Many folks like me who have gone through the justice system and are now 110% rehabilitated have sought out governors' pardons as a means to full restoration of our rights and to realize the "just" in the justice system. Instead of receiving something that is earned and rewarded for outstanding citizenship we find the scales of justice are still unbalanced and our requests for pardons have been filed into an elusive process which leaves us in the dark and unable to find a single trace of the application.

This is what the black hole looks like that we are left in: to receive clemency (at least in California), one must first apply for a certificate of rehabilitation, which states that one must be free from incarceration for seven years and must have an extraordinary/exemplary standing within one's own community. Simply being a law-abiding citizen of society is insufficient for meeting the requirements. Once the certificate has been granted, it is supposed to turn into an application for a governor's pardon. The entire process however, from start to finish, is highly elusive and non transparent. The individual applying for this certificate has no way of following up with the request, and no way of finding out whether his or her application has been denied. In the end, the applicant has to wait and wait, with the possibility of never finding out whether their application has been denied. This is the case of locally active and respected community leaders like, Susan Burton, a recent CNN 2010 Hero, Dawn Branch, a respected businesswoman, both of whom were victims of the war on drugs.

Historically, pardons have been one of the oldest, and unreviewable powers of heads of state and nations, dating back to even before the American Revolution. What Governor Barbour did was simply execute the powers of his office. He did what governors and presidents have the authority to do without any established criteria (although it appears he may have had his own arguable reasons). Now that these inmates have been granted clemency, by whose definition will their freedom be deemed unlawful? Again, we see the convenient contradiction of the law not abiding itself...

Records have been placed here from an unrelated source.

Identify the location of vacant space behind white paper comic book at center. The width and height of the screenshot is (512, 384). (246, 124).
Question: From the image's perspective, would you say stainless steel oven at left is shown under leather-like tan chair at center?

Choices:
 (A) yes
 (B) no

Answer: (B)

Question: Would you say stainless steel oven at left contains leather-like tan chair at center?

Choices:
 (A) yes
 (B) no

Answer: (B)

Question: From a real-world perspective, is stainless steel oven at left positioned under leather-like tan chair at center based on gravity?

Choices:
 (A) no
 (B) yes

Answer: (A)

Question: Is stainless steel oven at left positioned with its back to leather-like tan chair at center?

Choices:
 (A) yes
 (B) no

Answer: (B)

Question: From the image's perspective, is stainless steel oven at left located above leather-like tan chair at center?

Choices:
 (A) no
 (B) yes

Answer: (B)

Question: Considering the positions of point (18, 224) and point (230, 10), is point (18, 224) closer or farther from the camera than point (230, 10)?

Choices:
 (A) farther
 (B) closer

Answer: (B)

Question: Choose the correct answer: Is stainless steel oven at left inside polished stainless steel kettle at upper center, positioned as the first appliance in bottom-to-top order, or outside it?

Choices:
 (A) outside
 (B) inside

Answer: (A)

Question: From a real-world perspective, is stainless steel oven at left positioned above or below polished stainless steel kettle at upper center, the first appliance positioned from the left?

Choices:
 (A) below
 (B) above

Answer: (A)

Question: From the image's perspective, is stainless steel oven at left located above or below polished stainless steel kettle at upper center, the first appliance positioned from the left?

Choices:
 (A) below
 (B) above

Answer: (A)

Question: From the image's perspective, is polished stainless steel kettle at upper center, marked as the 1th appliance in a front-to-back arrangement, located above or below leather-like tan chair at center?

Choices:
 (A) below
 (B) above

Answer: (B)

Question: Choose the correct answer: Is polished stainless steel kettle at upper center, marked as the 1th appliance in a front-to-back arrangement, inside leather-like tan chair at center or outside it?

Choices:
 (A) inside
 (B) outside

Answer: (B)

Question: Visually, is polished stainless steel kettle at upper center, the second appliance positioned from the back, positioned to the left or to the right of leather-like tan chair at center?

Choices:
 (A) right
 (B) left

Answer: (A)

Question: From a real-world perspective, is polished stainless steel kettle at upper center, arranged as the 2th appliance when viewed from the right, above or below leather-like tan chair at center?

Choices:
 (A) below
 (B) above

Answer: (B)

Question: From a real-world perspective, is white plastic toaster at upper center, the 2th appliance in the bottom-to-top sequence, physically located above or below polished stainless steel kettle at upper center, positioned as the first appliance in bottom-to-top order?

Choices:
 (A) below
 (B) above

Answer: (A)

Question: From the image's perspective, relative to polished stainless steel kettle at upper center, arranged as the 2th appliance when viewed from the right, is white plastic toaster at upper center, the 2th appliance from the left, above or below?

Many advocates find fault within the system because it is not true to its word, its own nature, and its own intent. As a person who travels around the world speaking, educating and empowering others to stop the cradle to prison pipeline and the capitalistic nature of prison privatization which does little to improve public safety, I find contempt with this system that does not hold its own values to be true. Let's see -- the last time there was public knowledge about the pardon system was when President Ford pardoned ex-president Nixon of the horrible miscarriage of justice and trust of the Oval Office. I guess I'll have to get presidential in order to my pardon.